The move, affecting nearly 6,000 local residents, has generated intense opposition, as some have called FATCA “unfair and outrageous,” demanding “the USA [come] into line with every other country in the world and stop taxing its citizens on citizenship, but [instead] on residence.”

Director of Cayman’s Tax Information Authority Duncan Nicol was unavailable for comment, attending an OECD meeting in Europe, but it is unlikely his office will seek FATCA repeal.

Experts have described 2010’s FATCA legislation as the first global tax-information legislation of its kind, forcing it to “come out with guns blazing in a sense,” one analyst said.
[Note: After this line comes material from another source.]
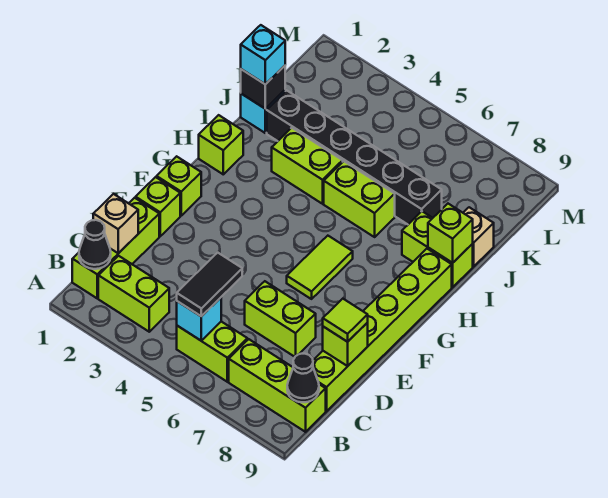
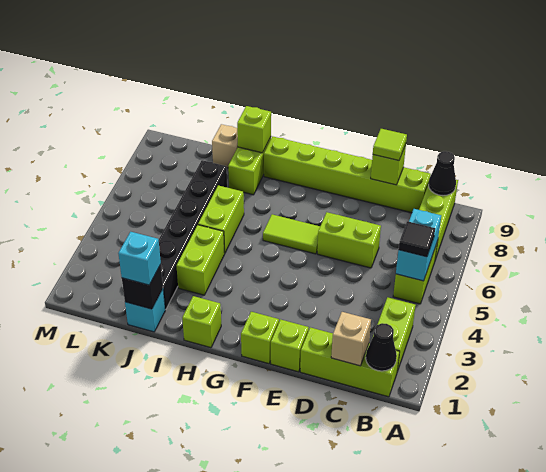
cyan brick B5 level 2 -> cyan brick B5:B6 level 2
black tile B5:C5 level 3 -> black tile B5 level 3
lime brick D6:D7 level 1 -> lime brick D6:E6 level 1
FATCA has since been augmented, however, by 2013’s multilateral Mutual Administrative Assistance in Tax Matters, which Cayman joined in 2014, and is now among 108 signatories, and the same-year introduction by the OECD of global Common Reporting Standards, which Cayman signed only this year.

The standards call on jurisdictions to gather information about account holders at local financial institutions, reporting it globally.

“This new standard on automatic exchange of information will ramp up international tax cooperation, putting governments back on a more even footing as they seek to protect the integrity of their tax systems and fight tax evasion,” OECD Secretary-General Angel Gurría said at the time.

In a footnote to the 100-jurisdiction listing, the OECD says the U.S. is “undertaking automatic information exchanges pursuant to FATCA from 2015” and “has entered into intergovernmental agreements with other jurisdictions to do so.”

Those agreements, the footnote says, “acknowledge the need for the United States to achieve equivalent levels of reciprocal automatic information exchange with partner jurisdictions,” accompanied by “a political commitment to … advocate and support relevant legislation to achieve such equivalent levels of reciprocal automatic exchange.”

Growing global regulation makes FATCA just one tax-reporting scheme among many.

The Mutual Administrative Assistance convention alone “means certain information will go back to your home jurisdiction, and your tax man will give you a call if you haven’t reported it,” one legal expert said.

And even if FATCA goes away, he said, “the Common Reporting Standards will kick in.”